Once, Big Angel would have roared it, but now he thought he sounded like some mewling cat urging somebody to fill its saucer with cream.
A little American flag fluttered on the antenna. Lalo driving, his Perla in the navigator’s seat, fretting in Old Mexican Woman fashion: “Ay Dios. Dios mío. Por Dios.” God, being worn down by faithful repetition. There was some evidence that he might be deaf.
Maybe, Perla thought, God didn’t speak Spanish. Then she crossed herself in penance. “Diosito lindo.” It was always smart to compliment God. He liked to hear how handsome he was.
La Minnie was in the third row, rubbing Big Angel’s shoulders from behind. And the wheelchair sat folded up in the way back, clattering against the walker to announce every infuriating application of the brakes in this unmovable traffic.

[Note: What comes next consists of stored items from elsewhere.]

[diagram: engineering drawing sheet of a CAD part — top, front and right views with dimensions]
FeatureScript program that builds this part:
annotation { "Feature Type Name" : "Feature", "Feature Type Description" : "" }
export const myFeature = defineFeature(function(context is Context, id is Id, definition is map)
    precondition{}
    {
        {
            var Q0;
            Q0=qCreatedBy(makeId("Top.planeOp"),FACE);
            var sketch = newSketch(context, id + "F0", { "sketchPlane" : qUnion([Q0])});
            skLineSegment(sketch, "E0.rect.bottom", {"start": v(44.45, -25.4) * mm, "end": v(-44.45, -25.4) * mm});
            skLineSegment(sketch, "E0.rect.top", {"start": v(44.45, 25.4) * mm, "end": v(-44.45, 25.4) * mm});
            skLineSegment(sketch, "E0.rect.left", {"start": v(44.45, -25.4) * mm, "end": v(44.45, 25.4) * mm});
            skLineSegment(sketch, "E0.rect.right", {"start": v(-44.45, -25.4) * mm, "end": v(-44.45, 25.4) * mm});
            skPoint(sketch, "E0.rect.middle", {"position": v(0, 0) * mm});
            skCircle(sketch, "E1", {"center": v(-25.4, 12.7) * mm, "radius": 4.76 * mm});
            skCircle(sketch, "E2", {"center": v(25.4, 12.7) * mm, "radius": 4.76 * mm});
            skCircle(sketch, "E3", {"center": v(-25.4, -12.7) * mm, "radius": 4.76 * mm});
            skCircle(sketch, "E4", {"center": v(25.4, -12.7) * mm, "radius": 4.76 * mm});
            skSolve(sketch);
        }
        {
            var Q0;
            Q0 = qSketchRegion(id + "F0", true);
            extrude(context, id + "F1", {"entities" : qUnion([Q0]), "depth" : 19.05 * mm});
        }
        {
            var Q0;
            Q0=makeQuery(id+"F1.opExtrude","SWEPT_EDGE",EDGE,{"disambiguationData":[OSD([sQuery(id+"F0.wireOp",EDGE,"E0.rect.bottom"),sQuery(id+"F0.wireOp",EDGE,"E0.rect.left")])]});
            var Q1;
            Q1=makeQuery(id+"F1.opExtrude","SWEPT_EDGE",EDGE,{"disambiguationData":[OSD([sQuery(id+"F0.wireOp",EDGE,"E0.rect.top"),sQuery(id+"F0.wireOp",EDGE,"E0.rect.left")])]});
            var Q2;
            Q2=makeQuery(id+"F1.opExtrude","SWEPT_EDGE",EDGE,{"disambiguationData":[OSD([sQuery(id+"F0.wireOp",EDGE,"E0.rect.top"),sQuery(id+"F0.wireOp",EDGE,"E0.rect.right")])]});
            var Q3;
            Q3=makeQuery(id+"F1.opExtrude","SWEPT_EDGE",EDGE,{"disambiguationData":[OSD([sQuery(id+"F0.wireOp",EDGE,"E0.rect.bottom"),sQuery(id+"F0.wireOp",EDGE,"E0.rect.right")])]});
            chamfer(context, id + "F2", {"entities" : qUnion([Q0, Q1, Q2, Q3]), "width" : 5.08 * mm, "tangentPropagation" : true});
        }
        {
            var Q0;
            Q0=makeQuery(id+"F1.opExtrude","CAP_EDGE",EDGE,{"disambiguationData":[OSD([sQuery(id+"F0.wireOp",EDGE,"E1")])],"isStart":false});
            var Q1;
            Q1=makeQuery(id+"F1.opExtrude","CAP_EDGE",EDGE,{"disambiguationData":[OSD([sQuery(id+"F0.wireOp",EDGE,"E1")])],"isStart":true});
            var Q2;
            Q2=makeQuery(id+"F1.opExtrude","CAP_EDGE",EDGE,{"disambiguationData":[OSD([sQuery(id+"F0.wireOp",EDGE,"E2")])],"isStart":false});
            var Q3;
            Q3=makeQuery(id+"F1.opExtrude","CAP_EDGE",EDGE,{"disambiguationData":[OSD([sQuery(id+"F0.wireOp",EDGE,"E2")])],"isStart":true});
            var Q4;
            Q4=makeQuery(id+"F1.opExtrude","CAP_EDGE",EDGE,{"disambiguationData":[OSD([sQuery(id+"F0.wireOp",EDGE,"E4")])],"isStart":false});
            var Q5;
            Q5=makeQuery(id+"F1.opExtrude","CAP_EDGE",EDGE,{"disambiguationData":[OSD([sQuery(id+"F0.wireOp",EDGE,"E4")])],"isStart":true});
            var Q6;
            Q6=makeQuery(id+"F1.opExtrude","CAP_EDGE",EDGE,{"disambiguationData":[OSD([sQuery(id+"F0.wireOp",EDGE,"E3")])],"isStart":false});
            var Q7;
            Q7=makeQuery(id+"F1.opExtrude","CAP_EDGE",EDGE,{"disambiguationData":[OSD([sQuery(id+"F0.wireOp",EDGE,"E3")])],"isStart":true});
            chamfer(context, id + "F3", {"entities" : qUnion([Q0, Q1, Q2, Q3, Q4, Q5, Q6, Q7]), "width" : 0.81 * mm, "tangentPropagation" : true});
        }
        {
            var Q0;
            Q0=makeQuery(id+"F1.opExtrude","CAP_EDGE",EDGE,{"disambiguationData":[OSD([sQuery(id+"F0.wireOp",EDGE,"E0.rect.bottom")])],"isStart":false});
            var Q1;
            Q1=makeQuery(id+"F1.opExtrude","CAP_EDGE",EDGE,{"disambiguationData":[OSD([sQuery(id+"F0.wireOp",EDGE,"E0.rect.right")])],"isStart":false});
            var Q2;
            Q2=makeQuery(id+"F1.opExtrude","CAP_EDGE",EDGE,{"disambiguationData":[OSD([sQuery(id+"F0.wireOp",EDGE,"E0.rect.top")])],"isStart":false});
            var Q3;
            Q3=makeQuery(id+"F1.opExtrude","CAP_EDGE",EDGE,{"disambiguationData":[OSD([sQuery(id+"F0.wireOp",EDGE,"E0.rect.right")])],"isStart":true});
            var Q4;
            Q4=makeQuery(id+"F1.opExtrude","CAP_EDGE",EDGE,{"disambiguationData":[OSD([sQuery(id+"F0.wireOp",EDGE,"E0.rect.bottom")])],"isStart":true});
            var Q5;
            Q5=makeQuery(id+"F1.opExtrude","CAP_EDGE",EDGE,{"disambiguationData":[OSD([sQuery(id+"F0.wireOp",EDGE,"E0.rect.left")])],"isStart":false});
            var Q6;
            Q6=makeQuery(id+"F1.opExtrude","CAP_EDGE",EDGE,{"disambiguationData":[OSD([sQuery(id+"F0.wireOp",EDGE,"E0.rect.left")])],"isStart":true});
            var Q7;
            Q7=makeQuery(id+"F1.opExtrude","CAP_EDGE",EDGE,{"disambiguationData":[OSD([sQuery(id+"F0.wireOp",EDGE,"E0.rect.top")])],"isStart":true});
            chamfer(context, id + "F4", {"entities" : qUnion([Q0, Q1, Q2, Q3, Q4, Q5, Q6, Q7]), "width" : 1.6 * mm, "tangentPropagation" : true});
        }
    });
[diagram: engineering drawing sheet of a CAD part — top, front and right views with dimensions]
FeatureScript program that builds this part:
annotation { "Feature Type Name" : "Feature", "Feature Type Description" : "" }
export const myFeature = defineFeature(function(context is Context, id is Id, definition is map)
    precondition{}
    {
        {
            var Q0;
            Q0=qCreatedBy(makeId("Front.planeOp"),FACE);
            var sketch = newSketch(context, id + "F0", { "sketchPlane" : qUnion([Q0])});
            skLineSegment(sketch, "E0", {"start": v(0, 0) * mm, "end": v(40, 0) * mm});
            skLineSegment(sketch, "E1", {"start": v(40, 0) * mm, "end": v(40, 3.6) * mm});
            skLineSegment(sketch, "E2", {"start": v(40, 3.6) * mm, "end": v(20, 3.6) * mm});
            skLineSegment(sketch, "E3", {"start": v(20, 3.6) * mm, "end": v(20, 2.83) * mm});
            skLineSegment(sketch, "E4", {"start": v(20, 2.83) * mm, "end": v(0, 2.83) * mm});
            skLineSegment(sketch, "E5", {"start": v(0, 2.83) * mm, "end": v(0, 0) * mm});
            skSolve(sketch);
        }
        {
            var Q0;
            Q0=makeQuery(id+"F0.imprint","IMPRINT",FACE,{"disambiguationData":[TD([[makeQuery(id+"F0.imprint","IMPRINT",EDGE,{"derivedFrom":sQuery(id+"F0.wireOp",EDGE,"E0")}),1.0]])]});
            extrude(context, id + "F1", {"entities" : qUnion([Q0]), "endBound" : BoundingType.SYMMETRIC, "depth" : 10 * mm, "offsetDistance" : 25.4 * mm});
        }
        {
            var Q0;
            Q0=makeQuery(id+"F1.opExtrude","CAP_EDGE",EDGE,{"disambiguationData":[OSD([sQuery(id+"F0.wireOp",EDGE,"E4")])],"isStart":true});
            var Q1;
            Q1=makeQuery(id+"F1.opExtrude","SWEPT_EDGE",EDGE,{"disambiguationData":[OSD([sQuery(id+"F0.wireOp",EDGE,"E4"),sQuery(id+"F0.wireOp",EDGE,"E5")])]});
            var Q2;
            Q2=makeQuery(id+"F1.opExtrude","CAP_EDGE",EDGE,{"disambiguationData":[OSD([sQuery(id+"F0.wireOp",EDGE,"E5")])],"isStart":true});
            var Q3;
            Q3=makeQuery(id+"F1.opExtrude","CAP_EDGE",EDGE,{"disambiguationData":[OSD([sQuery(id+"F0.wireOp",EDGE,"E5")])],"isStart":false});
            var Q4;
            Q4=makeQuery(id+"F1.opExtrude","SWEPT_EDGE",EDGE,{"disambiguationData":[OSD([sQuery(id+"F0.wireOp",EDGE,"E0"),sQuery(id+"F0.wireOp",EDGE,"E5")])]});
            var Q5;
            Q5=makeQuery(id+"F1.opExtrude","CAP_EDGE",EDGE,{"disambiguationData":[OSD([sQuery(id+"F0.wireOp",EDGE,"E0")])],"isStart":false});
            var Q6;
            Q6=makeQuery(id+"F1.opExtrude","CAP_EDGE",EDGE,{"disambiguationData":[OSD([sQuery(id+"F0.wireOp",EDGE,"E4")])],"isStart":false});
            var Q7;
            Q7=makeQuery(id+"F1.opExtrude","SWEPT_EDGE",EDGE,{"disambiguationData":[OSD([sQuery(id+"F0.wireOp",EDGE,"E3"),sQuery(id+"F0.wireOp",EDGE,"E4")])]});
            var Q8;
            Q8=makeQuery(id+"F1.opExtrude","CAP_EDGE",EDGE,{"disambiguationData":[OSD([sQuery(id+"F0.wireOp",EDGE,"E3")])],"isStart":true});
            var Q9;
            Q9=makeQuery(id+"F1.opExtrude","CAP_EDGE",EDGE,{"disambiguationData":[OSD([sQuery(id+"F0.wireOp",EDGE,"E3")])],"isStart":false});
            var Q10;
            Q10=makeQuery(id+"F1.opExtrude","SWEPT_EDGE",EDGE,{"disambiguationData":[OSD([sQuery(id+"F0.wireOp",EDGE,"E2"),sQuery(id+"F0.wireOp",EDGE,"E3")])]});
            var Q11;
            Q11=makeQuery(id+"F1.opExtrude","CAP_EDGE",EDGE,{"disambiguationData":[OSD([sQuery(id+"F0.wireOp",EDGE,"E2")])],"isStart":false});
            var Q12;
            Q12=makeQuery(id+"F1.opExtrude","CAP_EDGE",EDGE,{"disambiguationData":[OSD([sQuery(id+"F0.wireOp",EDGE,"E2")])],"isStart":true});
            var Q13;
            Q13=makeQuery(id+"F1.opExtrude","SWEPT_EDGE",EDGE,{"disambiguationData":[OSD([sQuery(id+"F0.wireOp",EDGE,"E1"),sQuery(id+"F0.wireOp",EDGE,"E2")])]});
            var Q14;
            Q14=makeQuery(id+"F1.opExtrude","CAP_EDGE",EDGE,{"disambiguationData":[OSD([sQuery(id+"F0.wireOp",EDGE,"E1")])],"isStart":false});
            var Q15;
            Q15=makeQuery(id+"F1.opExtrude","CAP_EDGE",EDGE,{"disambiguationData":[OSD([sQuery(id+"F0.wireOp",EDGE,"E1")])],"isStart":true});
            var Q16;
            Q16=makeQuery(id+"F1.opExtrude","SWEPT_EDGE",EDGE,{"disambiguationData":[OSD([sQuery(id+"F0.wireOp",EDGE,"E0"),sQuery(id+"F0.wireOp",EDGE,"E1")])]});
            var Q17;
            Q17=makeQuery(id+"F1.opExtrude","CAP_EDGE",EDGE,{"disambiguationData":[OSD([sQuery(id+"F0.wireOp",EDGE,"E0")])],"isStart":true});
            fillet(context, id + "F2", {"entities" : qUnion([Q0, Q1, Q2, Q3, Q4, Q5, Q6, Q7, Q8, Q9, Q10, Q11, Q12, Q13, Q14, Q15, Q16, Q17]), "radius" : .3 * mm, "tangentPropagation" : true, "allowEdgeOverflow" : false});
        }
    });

He punched the seat. “Today, of all days,” he said.
His two great messages to his kids, without fail, were: be on time; don’t make excuses. And here he was, late and thinking up alibis by the dozen. Burying his mother on the day before his own birthday party. His last birthday, but nobody else knew it. He was collecting his scattered family by decree. It was going to be a puro party that nobody would forget.
“You’re a good girl,” he said as an afterthought. He patted Minnie’s hand.
He looked at his giant watch. He had to squint. His eyes going now. Wonderful. He had always been proud of his eyesight. He resolved to abandon time and let it go. But he was not about to get glasses. Enough was enough.
“Turn the radio down!” he snapped.
“Radio ain’t on, Pops,” his son said.
“Then turn it on!”
Lalo did so.
“Turn it down!”
Everyone in the van bent to his whim, but the sky and the clock and the pinche traffic seemed to ignore his dictates. A guy on the overpass held up a BUILD THE WALL sign, facing south.
“My mother,” Big Angel said, “would expect more from me than this.”